For the curation of generation preference data, first you should generate images according to input prompts:
python3 inference_t2i.py config=configs/hermesflow_demo_512x512.yaml batch_size=1 guidance_scale=5 generation_timesteps=50 mode='t2i'
We recommend using TIFA to complement VQA data for a more comprehensive evaluation of generated images:
python3 get_vqa_tifa.py
Then, use MLLM itself to conduct VQA evaluation on these generated images:
python3 inference_mmu_vqa.py config=configs/hermesflow_demo_512x512.yaml
Generation result is saved at datasets/journeydb/generation_vqa_results.json
.
Finally, get the homologous preference data for Pair-DPO using:
python3 datasets/journeydb/get_dpo_data.py
The final homologous preference data is save at datasets/journeydb/pair_dpo_data.json
in the following format:
[
{
"id": 238,
"img_path": "datasets/journeydb/initial_images/238.jpg",
"prompt": "raccoon wearing a hat made of orange roses wallpaper pattern",
"caption": "A raccoon wearing a hat made of an orange roses wallpaper pattern.",
"caption_win": " A raccoon wearing a hat and standing in front of a floral wallpaper.",
"caption_lose": " The image features a raccoon with an orange hat on, sitting on a table in front of a vase with flowers.",
"bert_score_win": 0.9526261687278748,
"bert_score_lose": 0.5964741706848145,
"image_win": "datasets/journeydb/generated_images/238/5.png",
"image_lose": "datasets/journeydb/generated_images/238/0.png",
"vqa_score_win": 0.667,
"vqa_score_lose": 0.5
},
]
Use Pair-DPO to optimized base-MLLM through:
accelerate launch --config_file accelerate_configs/1_gpu.yaml --main_process_port=8888 training/train_pairdpo.py config=configs/hermesflow_pairdpo.yaml
Once trained, the checkpoint
folder is structured as follows:
├── hermesflow-training-pairdpo_vqa_iteration1/
| ├── ...
| ├── checkpoint-3000
| └── config.yaml
First you should follow the same step before to curate understanding and preference data. Then using this script to update the homologous preference data:
python3 datasets/journeydb/get_dpo_data_iterative.py
The updated homologous preference data is save at datasets/journeydb/pair_dpo_data.json
in the following format:
[
{
"id": 238,
"img_path": "datasets/journeydb/initial_images/238.jpg",
"prompt": "raccoon wearing a hat made of orange roses wallpaper pattern",
"caption": "A raccoon wearing a hat made of an orange roses wallpaper pattern.",
"caption_win": " A raccoon wearing a hat and standing next to a vase of flowers.",
"caption_lose": " The image features a raccoon with an orange hat on, sitting on a table in front of a vase with flowers.",
"bert_score_win": 0.8783621191978455,
"bert_score_lose": 0.5964741706848145,
"image_win": "datasets/journeydb/generated_images_iter2/238/2.png",
"image_lose": "datasets/journeydb/generated_images/238/5.png",
"vqa_score_win": 0.833,
"vqa_score_lose": 0.667
},
]
Finally, use the same training script to optimize MLLM through Pair-DPO.

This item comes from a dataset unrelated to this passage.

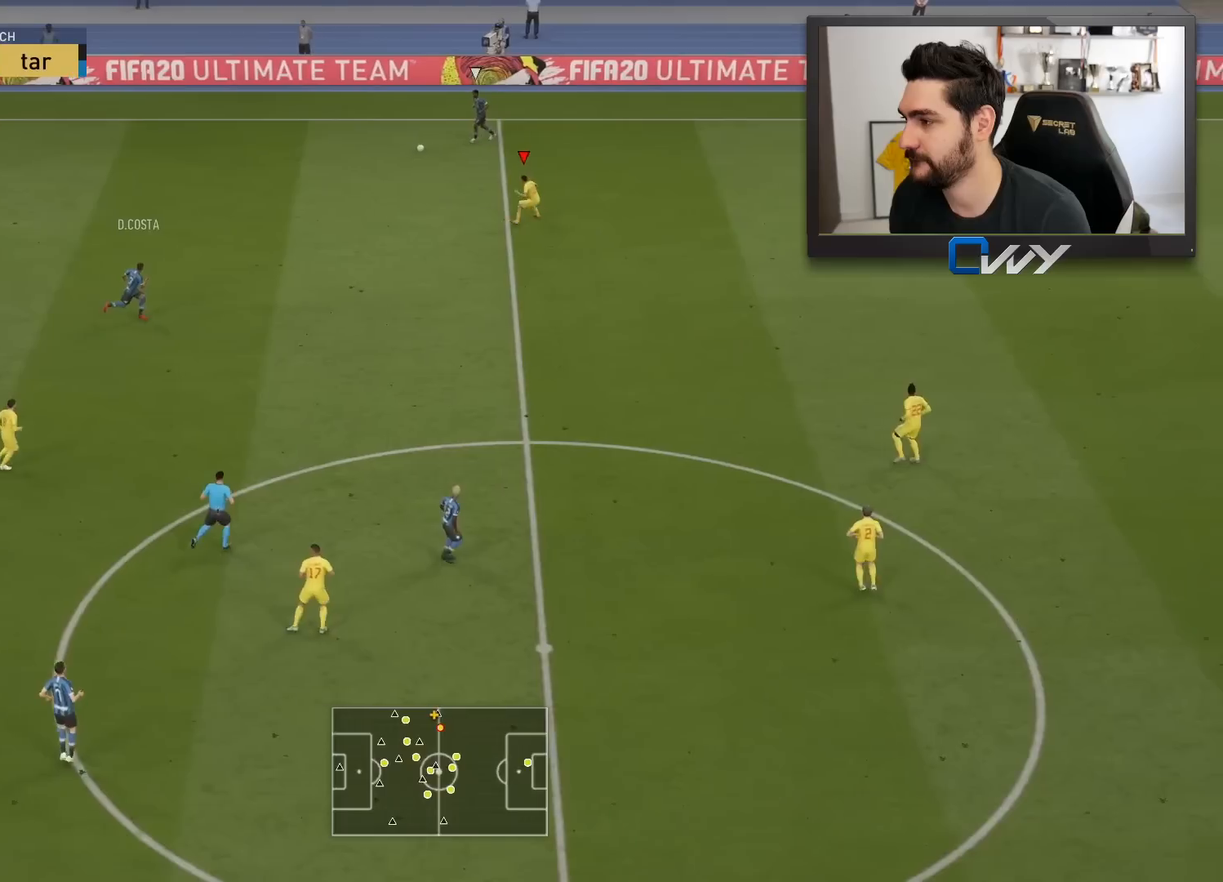
{"buttons": ["L2", "R2", "L3"], "left_stick": "down-left", "right_stick": "center", "events": []}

accelerate launch --config_file accelerate_configs/1_gpu.yaml --main_process_port=8888 training/train_pairdpo.py config=configs/hermesflow_pairdpo.yaml
@article{yang2025hermesflow,
title={HermesFlow: Seamlessly Closing the Gap in Multimodal Understanding and Generation},
author={Yang, Ling and Zhang, Xinchen and Tian, Ye and Shang, Chenming and Xu, Minghao and Zhang, Wentao and Cui, Bin},
journal={arXiv preprint arXiv:2502.12148},
year={2025}
}
Our HermesFlow is a general alignment framework for multimodal LLMs, which is builded upon several solid works. Thanks to Show-o and TIFA for their wonderful work and codebase!